= Kalman H. Silvert =

American democratic author

Kalman H. Silvert, (born 10 March 1921, Bryn Mawr, Pennsylvania, died 15 June 1976, New York, New York) was an author of works on democracy in Latin America, the first president of the Latin American Studies Association (LASA), and professor of political science at Tulane University, NYU, and other universities. The Kalman Silvert Award is LASA's highest award.

== Life and career==
Silvert was born in Bryn Mawr, Pennsylvania to Henry Jacob Silvert and Ida Levine Silvert. He attended University of Pennsylvania, studying political science and government. He earned his PhD in political science in 1948 from Penn. In 1942, he married Frieda Moskalik, and the couple had three sons.

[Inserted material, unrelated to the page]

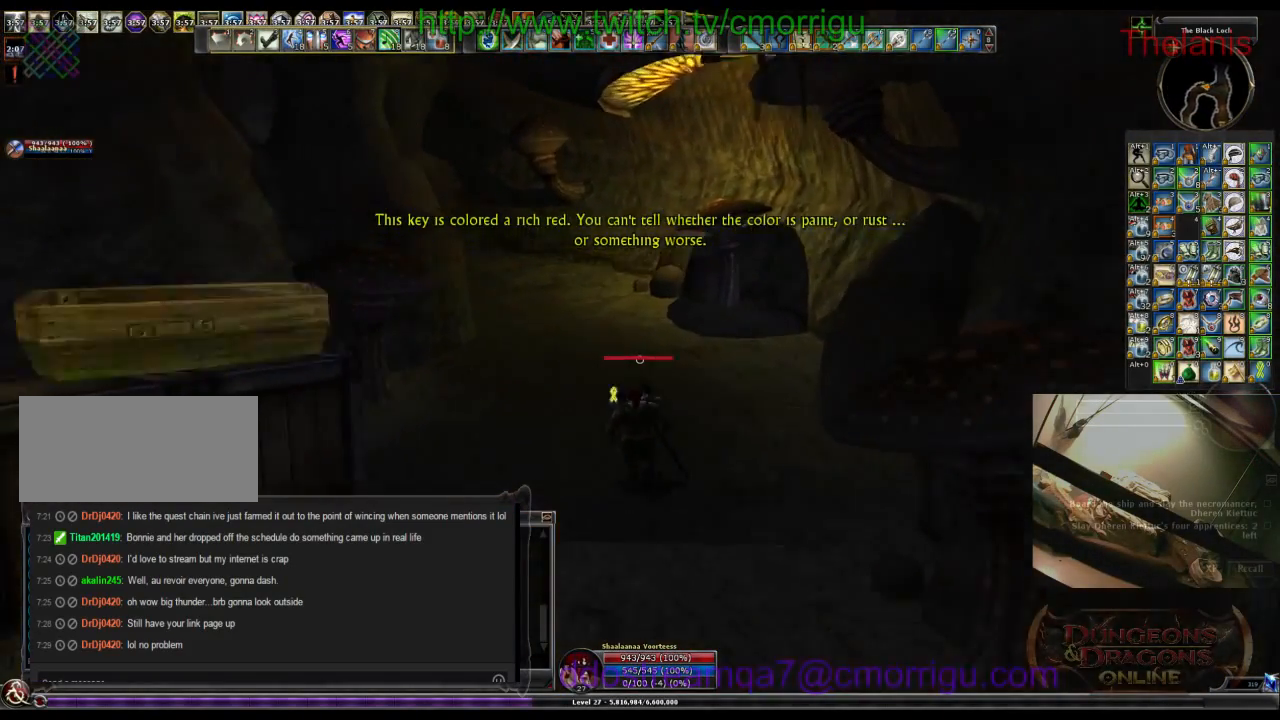
{"keys": ["w"], "events": []}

Silvert’s academic work on Latin America revolved around issues of democracy, repression, and education and focused on particular Latin American countries including Chile, Guatemala, and Venezuela. He was a professor of political science at New York University and the director of its Ibero-American Center. He had previously taught at Tulane University, Dartmouth College, and the University of Buenos Aires.

He was part of the group of scholars who founded the Latin American Studies Association in 1966 to bring together scholars from many disciplines into one organization. He served as an adviser to the Ford Foundation, which aided the formation of LASA. He subsequently became LASA's first president. According to Richard McGee Morse, who participated in LASA’s founding, “If we wanted to set proper standards for Latin American studies, if we were concerned with the mix of intellectual curiosity and moral commitment, or of sciences and humanities (indeed, Science and Humanity), the founding president had to be Kal Silvert.”

The 11 September 1973 military coup in Chile overthrowing the democratically elected government of Salvador Allende was deeply distressing to Silvert, much of whose academic work concerned Chile. In 1974, he participated in the Commission on U.S.-Latin American Relations, chaired by U.S. Ambassador Sol M. Linowitz. The report advocated the normalization of U.S. relations with Cuba.

According to one friend and colleague, Silvert had a “keen sense of loyalty... low tolerance for foolishness and large capacity for moral indignation … [and an] insistence on speaking from the mind and not the gut.”

==Works==
- A Study in Government: Guatemala. Middle American Research Institute, Tulane University 1954.
- Education and the Social Meaning of Development: A Preliminary Statement (with Frank Bonilla). New York: American Universities Field Staff 1961.
- The Conflict Society: Reaction and Revolution in Latin America. New Orleans: Hauser Press 1961.
- Chile, Yesterday and Today. New York: Holt 1965.
- Man’s Power: A Biased Guide to Political Thought. New York: Viking Press 1970.
- Education, Class and Nation: The Experience of Chile and Venezuela (with Leonard Reissman). New York: Elsevier 1976.
- Education, Values and the Possibilities of Social Change in Chile (with Joel M. Jutkowitz). Philadelphia: Institute for the Study of Human Issues 1976.
- The Reason for Democracy. New York: Viking Press 1977.
- Essays in Understanding Latin America. Philadelphia: Institute for the Study of Human Issues, 1977.